Un rapport souligne la détérioration des conditions de travail des enseignants
Pressions externes, besoins qui s’apparentent davantage à des services sociaux, surcharge de travail, dévalorisation de la profession, enjeux grandissants en matière de santé mentale… Le rapport du Sommet sur l’avenir de l’éducation franco-ontarienne cerne plusieurs défis cruciaux en vue d’une feuille de route d’ici mars 2025.
La majorité des participants jugent le système éducatif de langue française en Ontario « en assez mauvais état et souvent pas assez inspirant ou concurrentiel » face au système d’éducation de langue anglaise ».
Le statu quo n’est « pas tenable à long terme », conclut le document, fruit d’une vaste consultation lancée en 2021, qui a duré près d’un an, et à laquelle a pris part le gouvernement. « Un véritable dialogue, inclusif et courageux doit être instauré pour que s’opère une réelle transformation du système d’éducation franco-ontarien. »
Face à des besoins des élèves croissants, pour sauver le système du naufrage, les auteurs de cette synthèse croient qu’il faut entre autres veiller à transmettre un sens d’appartenance aux élèves, les ouvrir au monde communautaire, les amener à privilégier le français ou encore renforcer leurs compétences en savoir-faire et savoir-être.
Ils mettent en relief également la nécessité de revoir la Politique d’aménagement linguistique et de reconnaitre davantage les principes d’ouverture, d’inclusion et d’évolution de la culture franco-ontarienne.
Revoir le modèle avec des ressources adéquates
Seulement, pour y parvenir, cela imposerait de revoir complètement le modèle d’enseignement, redéfinir la fonction du personnel et repenser le milieu de vie. Un vaste chantier qui passe par plus de ressources, à commencer par recruter et retenir le personnel.
« C’est le morceau le plus gros qui est ressorti de ce rapport », commente Anne Vinet-Roy, présidente de l’Association des enseignantes et des enseignants franco-ontariens (AEFO). « C’est ambitieux oui, mais on s’engage au niveau collectif en reconnaissant que le système a besoin d’être ajusté si on veut d’une éducation de qualité équivalente au système anglophone. Et le financement doit refléter ce besoin, que ce soit au niveau de la pédagogie, de la diversité, du recrutement. »

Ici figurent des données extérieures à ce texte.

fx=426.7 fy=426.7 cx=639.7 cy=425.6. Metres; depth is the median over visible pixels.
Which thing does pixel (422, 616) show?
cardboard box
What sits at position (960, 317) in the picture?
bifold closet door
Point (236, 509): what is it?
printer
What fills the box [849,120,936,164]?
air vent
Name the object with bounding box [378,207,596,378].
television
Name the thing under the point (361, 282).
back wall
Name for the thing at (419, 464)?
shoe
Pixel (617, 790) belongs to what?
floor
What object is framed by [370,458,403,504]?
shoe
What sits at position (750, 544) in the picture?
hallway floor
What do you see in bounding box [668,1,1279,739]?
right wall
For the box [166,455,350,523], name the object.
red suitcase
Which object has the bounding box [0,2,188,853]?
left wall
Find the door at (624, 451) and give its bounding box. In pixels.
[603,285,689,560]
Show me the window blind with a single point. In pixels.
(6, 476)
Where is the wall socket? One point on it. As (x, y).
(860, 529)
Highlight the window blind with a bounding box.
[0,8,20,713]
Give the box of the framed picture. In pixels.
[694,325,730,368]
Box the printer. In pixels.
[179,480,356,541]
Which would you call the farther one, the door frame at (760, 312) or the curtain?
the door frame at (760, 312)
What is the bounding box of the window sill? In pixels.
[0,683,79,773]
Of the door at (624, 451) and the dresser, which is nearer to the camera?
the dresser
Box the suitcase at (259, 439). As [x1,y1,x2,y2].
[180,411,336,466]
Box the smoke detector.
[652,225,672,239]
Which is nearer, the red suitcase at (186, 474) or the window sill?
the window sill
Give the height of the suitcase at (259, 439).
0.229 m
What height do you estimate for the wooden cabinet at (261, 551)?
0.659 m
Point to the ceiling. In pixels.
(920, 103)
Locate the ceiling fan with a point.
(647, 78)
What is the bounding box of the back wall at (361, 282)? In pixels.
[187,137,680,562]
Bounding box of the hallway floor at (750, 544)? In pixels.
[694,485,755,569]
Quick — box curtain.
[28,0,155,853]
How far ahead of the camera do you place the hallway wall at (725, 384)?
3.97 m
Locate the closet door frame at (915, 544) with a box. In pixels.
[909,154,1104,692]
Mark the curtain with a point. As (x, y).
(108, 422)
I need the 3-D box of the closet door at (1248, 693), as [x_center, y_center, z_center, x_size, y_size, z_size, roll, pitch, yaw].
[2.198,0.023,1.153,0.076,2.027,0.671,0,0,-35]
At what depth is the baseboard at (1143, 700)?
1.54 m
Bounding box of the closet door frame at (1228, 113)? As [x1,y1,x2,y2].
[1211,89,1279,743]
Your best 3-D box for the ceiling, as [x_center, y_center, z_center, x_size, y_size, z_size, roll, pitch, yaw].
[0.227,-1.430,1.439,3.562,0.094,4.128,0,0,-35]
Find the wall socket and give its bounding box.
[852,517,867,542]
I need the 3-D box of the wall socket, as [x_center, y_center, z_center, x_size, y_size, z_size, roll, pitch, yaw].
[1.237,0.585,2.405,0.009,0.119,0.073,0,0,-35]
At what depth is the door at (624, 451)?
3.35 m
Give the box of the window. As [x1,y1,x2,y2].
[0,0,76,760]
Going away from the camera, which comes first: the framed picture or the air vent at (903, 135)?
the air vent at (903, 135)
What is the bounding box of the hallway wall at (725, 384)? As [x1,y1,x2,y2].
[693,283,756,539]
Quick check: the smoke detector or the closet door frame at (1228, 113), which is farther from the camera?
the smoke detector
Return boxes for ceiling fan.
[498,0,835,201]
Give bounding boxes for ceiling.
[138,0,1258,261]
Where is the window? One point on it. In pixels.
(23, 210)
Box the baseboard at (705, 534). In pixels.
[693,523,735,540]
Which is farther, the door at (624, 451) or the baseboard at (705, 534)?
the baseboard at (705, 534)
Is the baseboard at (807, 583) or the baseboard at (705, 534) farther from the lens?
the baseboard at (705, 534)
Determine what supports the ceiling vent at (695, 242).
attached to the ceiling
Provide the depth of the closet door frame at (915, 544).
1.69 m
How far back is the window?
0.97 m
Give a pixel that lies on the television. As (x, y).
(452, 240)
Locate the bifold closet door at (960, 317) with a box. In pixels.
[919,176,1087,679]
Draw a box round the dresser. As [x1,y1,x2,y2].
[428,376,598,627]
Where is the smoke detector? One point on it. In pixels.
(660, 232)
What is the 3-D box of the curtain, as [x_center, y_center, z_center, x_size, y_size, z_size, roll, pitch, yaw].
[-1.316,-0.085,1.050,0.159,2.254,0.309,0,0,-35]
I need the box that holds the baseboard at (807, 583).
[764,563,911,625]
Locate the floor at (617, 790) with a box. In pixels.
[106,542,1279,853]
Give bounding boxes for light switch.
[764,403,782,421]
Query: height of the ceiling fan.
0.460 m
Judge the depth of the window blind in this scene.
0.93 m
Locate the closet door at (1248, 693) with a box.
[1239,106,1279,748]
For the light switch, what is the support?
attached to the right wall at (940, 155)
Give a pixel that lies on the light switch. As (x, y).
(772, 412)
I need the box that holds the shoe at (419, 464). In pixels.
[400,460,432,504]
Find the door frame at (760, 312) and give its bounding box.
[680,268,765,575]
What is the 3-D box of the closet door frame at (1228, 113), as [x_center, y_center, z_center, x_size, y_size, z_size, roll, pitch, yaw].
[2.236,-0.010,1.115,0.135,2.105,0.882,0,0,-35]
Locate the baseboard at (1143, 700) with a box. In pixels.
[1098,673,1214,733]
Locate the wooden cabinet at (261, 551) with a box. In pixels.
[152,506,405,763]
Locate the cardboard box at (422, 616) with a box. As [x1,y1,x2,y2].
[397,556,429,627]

Le rapport identifie en effet le manque de personnel comme « la plus grande menace pour la pérennité de la qualité de l’éducation » et incite à des efforts considérables pour valoriser la profession et « agir pour trouver, de façon urgente, des moyens efficaces mettant fin aux pénuries ».
« La pénurie n’est pas seulement en éducation, mais certains de ces emplois souffrent d’être en bas de l’échelle salariale. On demande au gouvernement de tenir compte de ce rapport car ce sont des recommandations favorables à tout l’Ontario. Il faut vraiment qu’on s’y attarde », signale Fabien Hébert, président de l’Assemblée de la francophonie de l’Ontario (AFO).

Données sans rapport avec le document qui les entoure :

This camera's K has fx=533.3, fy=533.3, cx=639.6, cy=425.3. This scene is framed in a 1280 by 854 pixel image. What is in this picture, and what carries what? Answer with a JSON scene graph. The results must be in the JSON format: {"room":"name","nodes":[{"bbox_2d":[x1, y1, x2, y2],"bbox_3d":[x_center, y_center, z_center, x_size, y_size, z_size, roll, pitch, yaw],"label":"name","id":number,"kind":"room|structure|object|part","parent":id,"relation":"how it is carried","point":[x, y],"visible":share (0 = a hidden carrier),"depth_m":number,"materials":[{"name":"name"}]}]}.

Son organisation s’inquiète entre autres du taux de roulement et de la pénurie de main-d’œuvre. L’AFO croit que la communauté doit impérativement se demander pourquoi un tiers des élèves francophones se retrouvent dans le système scolaire de la majorité, malgré les bonnes performances de nos écoles.
Une feuille de route pour les cinq prochaines années
En 2021, un premier rapport sur les origines et les solutions à la pénurie de travailleurs en éducation avait livré plusieurs recommandations. Mais toutes n’ont pas été suivies, l’AEFO critiquant en mai dernier un « manque d’ambition politique », dans une lettre adressée au ministre de l’Éducation. Le recrutement dans les conseils scolaires reste fragile en Ontario.
Le document prône la mise en œuvre d’une feuille de route incluant des initiatives, des cibles et des mesures concrètes pour jauger les progrès en termes de pédagogie, de curriculum et de réussite éducative, avec à l’appui les ressources financières et, en point de mire, mars 2025 pour évaluer l’évolution de cette feuille.
« Ça va demander un effort concerté », prévient M. Hébert. « Ce n’est pas seulement le rôle du gouvernement mais c’est aussi à la communauté de définir ce qu’elle veut. On doit tous s’y mettre pour s’assurer par exemple que le continuum d’éducation soit effectif de la petite enfance au postsecondaire. »
« Le gouvernement a participé au sommet – en décembre dernier à Ottawa – qui a abouti à ce rapport et on rencontre régulièrement ses membres depuis, en les rappelant à leurs responsabilités », renchérit Mme Vinet-Roy.